Man könnte denken, der Friedhof sei ein Ort der absoluten Stille, an dem man sein eigenes Herz pochen hören kann und der dazugehörige Wahnsinn hinter dem nächsten Regal die Zähne fletscht, aber auch hier herrscht kein Absolutismus der fehlenden Laute; die Lüftungsanlage rauscht, Rohre und Kabel zittern. Dieser versteckte Platz erinnert mich nicht nur an eine Totenstätte, sondern auch an eine offene und kalte Gefängniszelle, Einzelhaft versteht sich, fernab der wirklichen Straftäter, im Keller des Kellers, in der sich die Dunkelheit als einziger Gesprächspartner eignet.

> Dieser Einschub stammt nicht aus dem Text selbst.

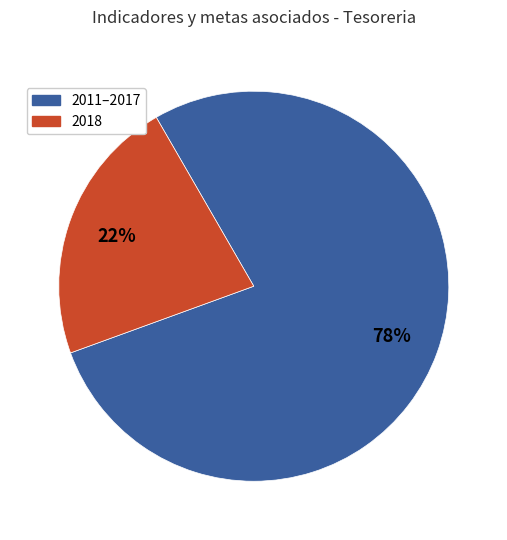

Is there any slice that represents more than half of the pie?

Yes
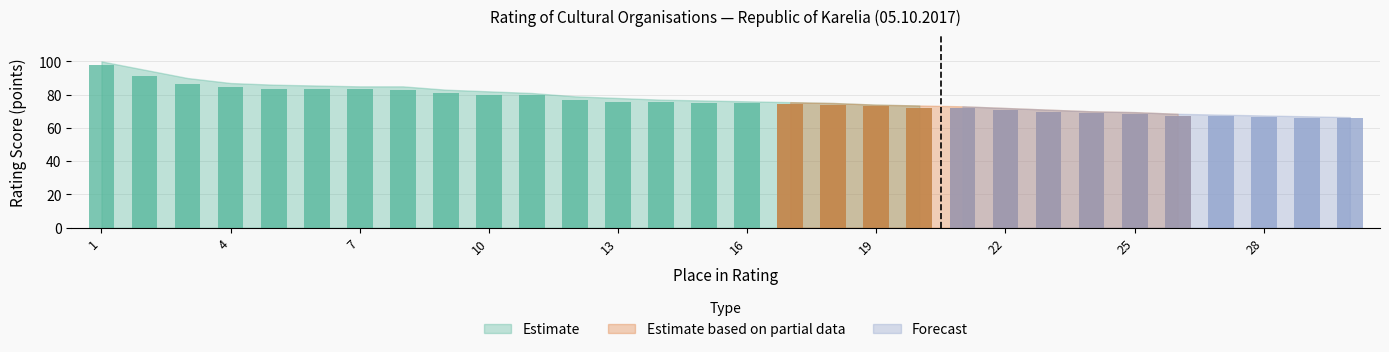

What is the average value of the Smoothed Upper series?

77.9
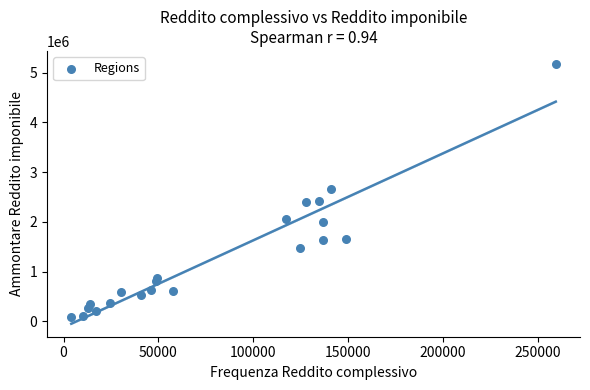

What is the range of Y values (max minus min)?

5094135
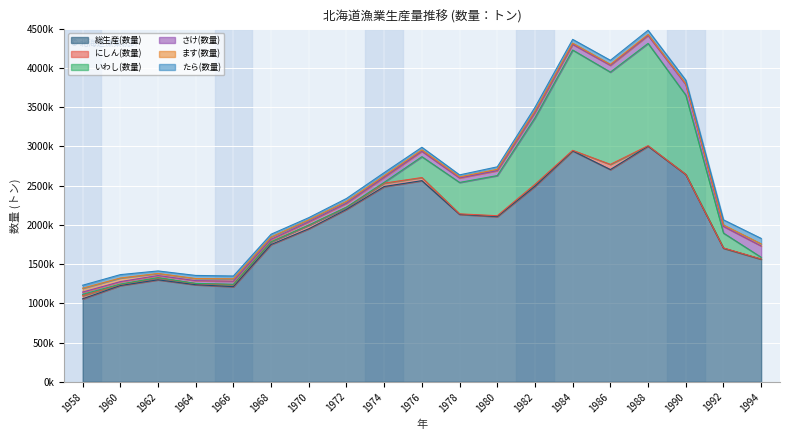

What is the sum of all たら(数量) values?

797861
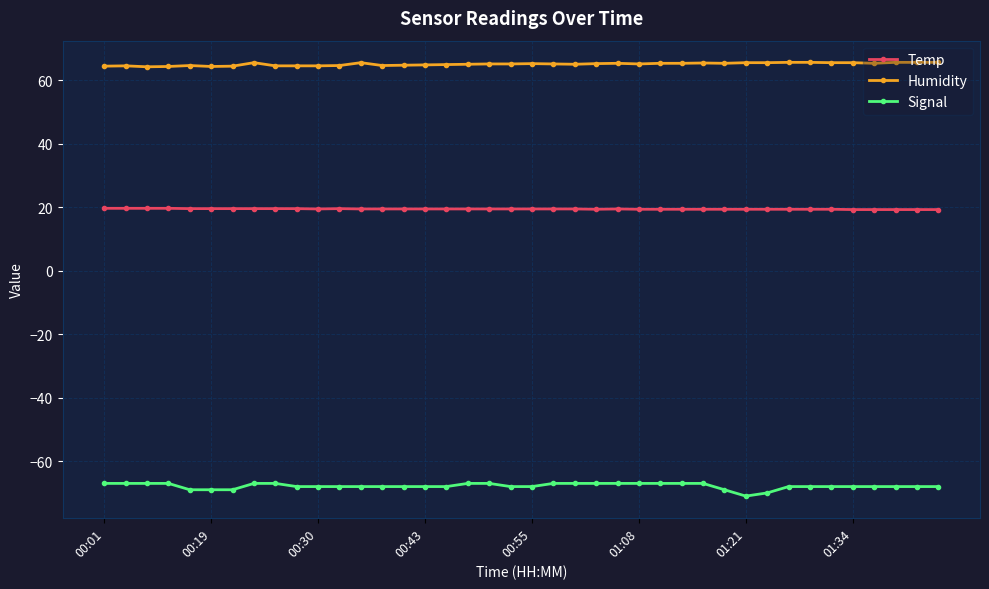

True or false: Humidity and Signal intersect in this chart.

False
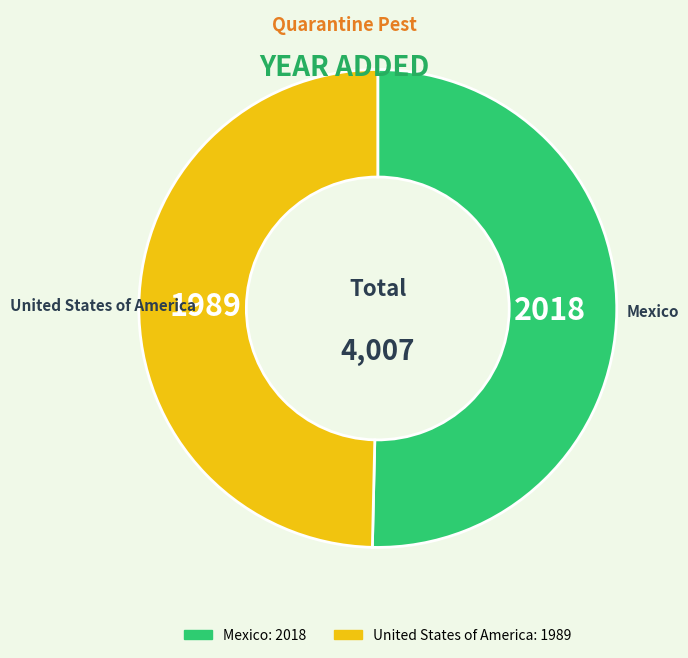

What is the largest slice in the pie chart?

Mexico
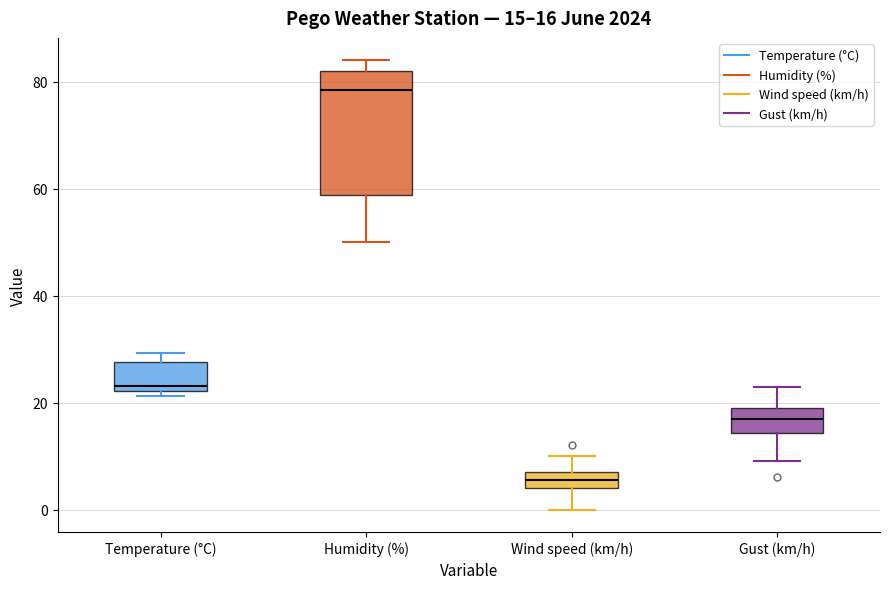

Which box has the highest median line?

Humidity (%)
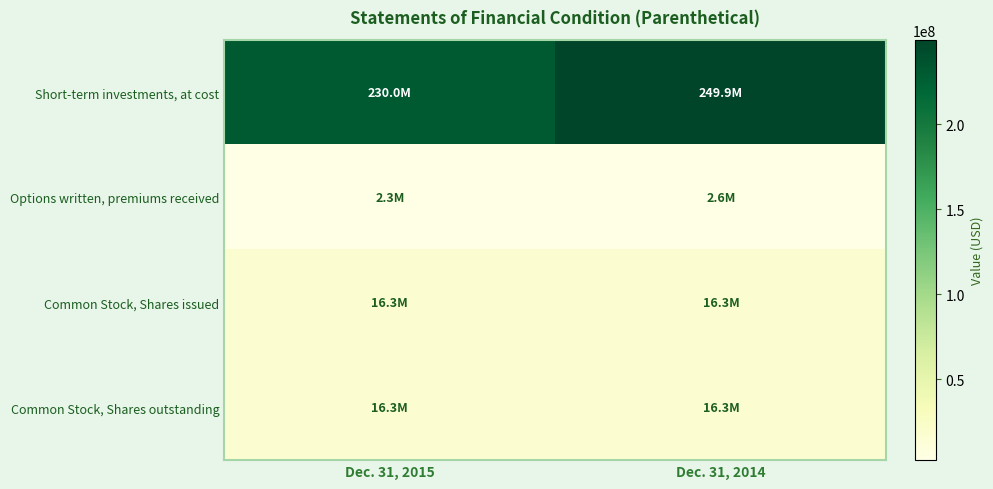

Reading left to right, extract all data points from this chart.

Short-term investments, at cost: Dec. 31, 2015=229966706	Dec. 31, 2014=249880682
Options written, premiums received: Dec. 31, 2015=2323340	Dec. 31, 2014=2636904
Common Stock, Shares issued: Dec. 31, 2015=16345840	Dec. 31, 2014=16345840
Common Stock, Shares outstanding: Dec. 31, 2015=16345840	Dec. 31, 2014=16345840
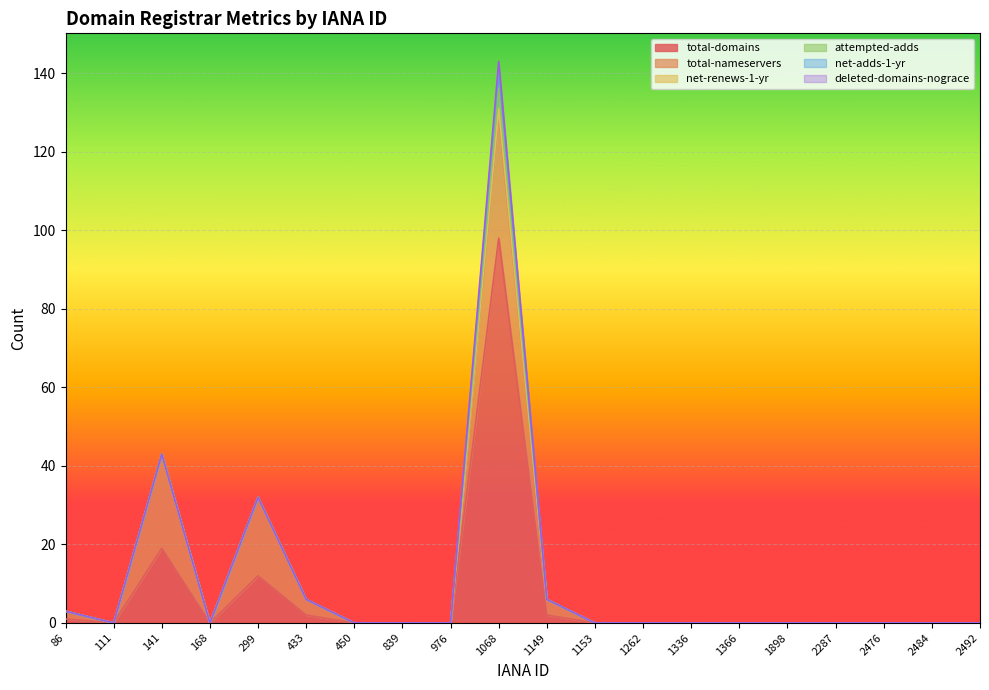

What is the sum of all net-renews-1-yr values?

2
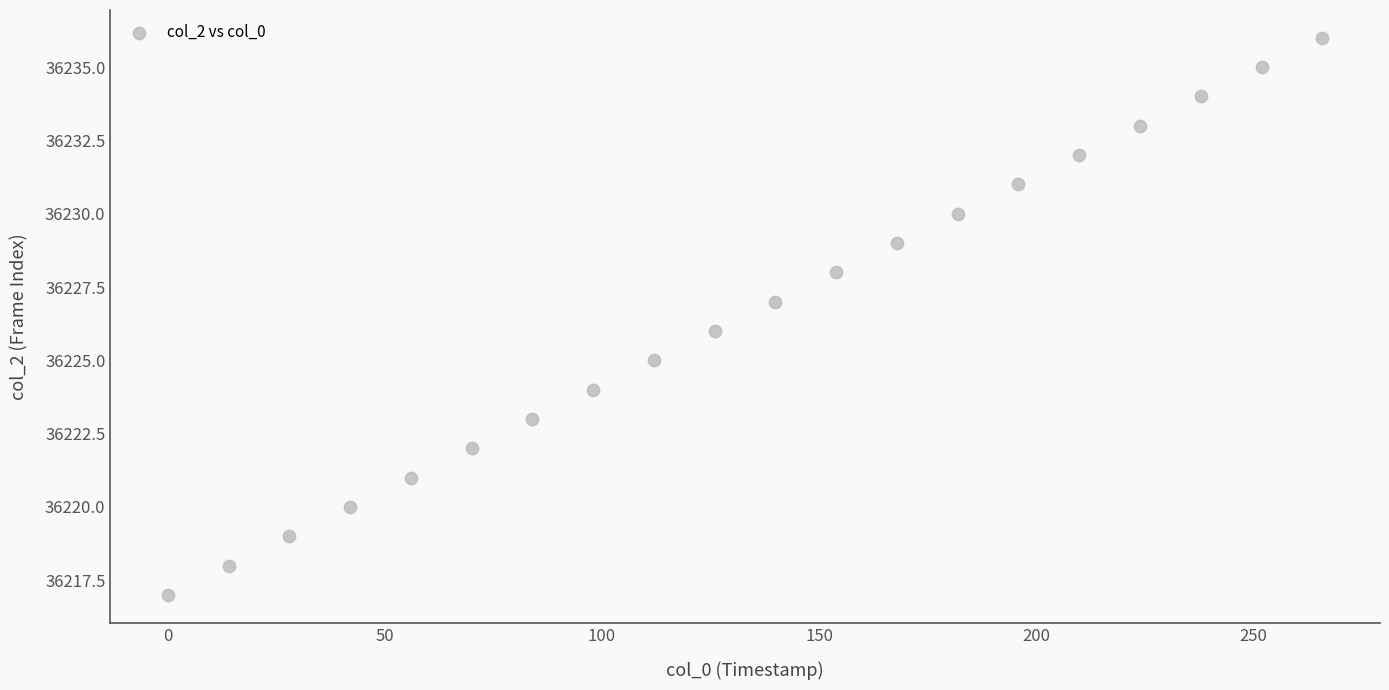

What is the range of Y values (max minus min)?

19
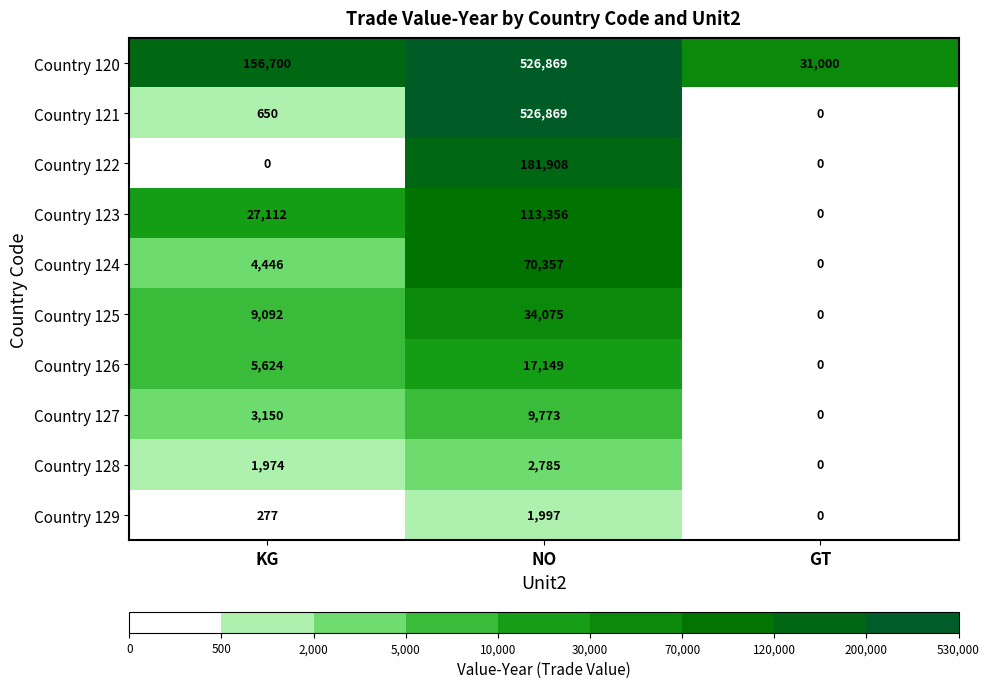

What is the sum of all Country 129 values?

2274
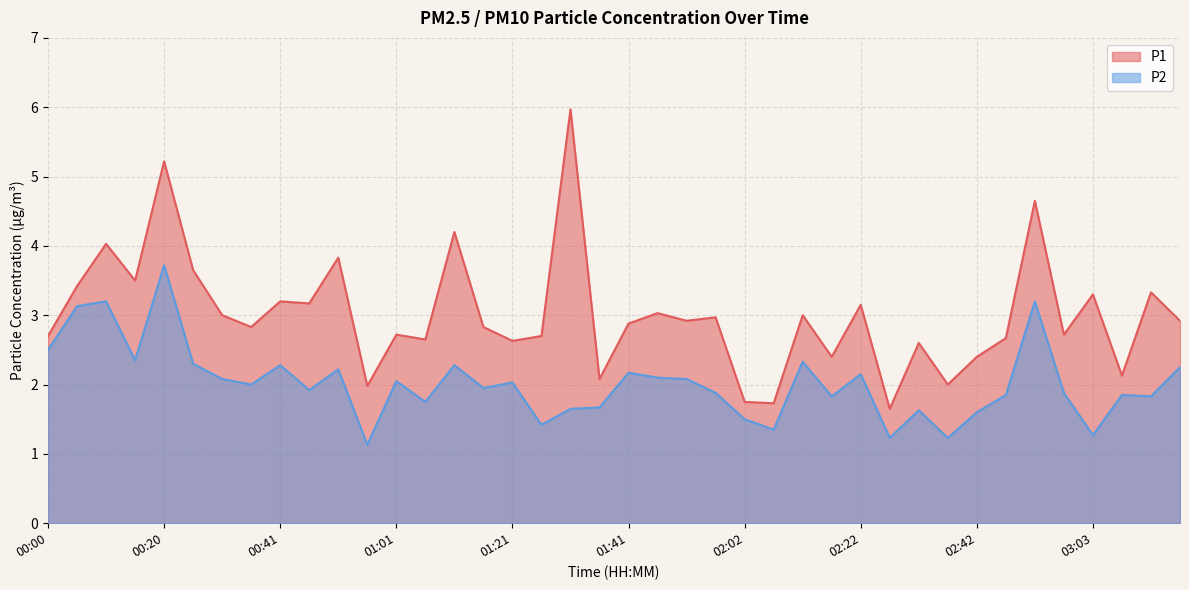

Which series has the largest range (max minus min)?

P1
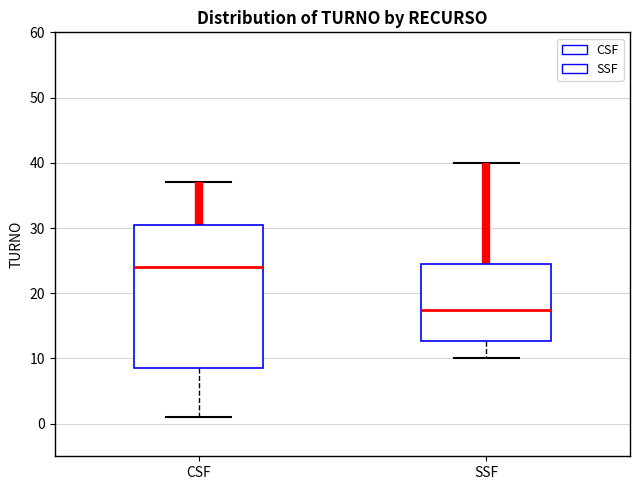

Reading left to right, read every box against the y-axis: the position of its median line, the range the box covers, and the ends of its whiskers. The values are not printed on the chart, so give them approximately, as read against the axis.

CSF: median 24, box 9 to 31, whiskers 1 to 37
SSF: median 18, box 13 to 25, whiskers 10 to 40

An keinem öffentlichen Ort war es je einfacher, man selbst zu sein. Auch gibt es weder W-Lan-Empfang, noch Mobilfunk. Es fragt sich, ob dieser Platz dem Himmel oder der Hölle näher ist. Die Differenz dessen müsste die Erde sein, also bin ich näher an dieser, als ich es eigentlich will.
Draußen regnet es Eiszapfen und jedermann wartet, dass die Sonne vom Zigarettenholen zurückkehrt, aber alles bleibt wochenlang unverändert, als wäre dieser Zeitraum mehr Zeitpunkt als Zeitspanne.
Innerhalb dieses Stillstands lese ich den Roman "Unterwerfung" von Michel Houellebecq, dem französischen Schriftsteller, der in wenigen Jahren äußerlich so sehr verfallen ist, dass man meinen könnte, er sei der Grund, weshalb auf Zigarettenpackungen Warnhinweise prangen; vom Rauchen altert ihre Haut um houellebecq Mal. Zum Glück habe ich aufgehört. Hätte man aber mit seinem Geist geworben, es wäre mir schwergefallen. Und trotzdem lebt dieser geistreiche Mensch mit seinen vielen Marotten weiter, weil Suizid bisher keine Alternative zum Leben gewesen ist; da das Rauchen seit jeher einer der wenigen Dinge in seinem Leben war, die er noch genießen konnte, bevor er schlussendlich ins Gras beißen sollte, sich auch sein letztes Kapitel dem verdienten Ausrufezeichen annähern sollte, um schließlich auf diesem Friedhof seine gewünschte Ruhe zu finden, obwohl diese nie existierte. Er weiß, dass er sterben wird und es ihm völlig gleichgültig. Wer mag es ihm verübeln, denn er hat lange genug auf diesem Planeten verweilt, alle Freiheiten erlebt, die man ihm nun aber fortlaufend streichen würde; die Tabaksteuern werden fast jährlich erhöht, auf einmal spielen Altersunterschiede zwischen Männer und Frauen wieder eine Rolle, und wer nicht gendert, der gilt als patriarchalisches Arschloch, der in seiner Freizeit wahrscheinlich gerne Frauen schlägt. Auch wenn ich hier bin, um alleine zu sein, bin ich froh, dass Houellebecq mir Gesellschaft leistet. Und auch wenn man manche ihm den Tod wünschen, bleibt er Künstler, und damit unsterblich, denn wir Ratten und Kakerlaken finden immer einen Weg, um unsere Spezies aufrecht zu erhalten, sei es durch einzelne Wörter. Und so krabbel ich nach dem letzten Satz weiter zwischen den Bücherregalen umher, und genieße das vertraute Beisammensein meiner besten Freunde.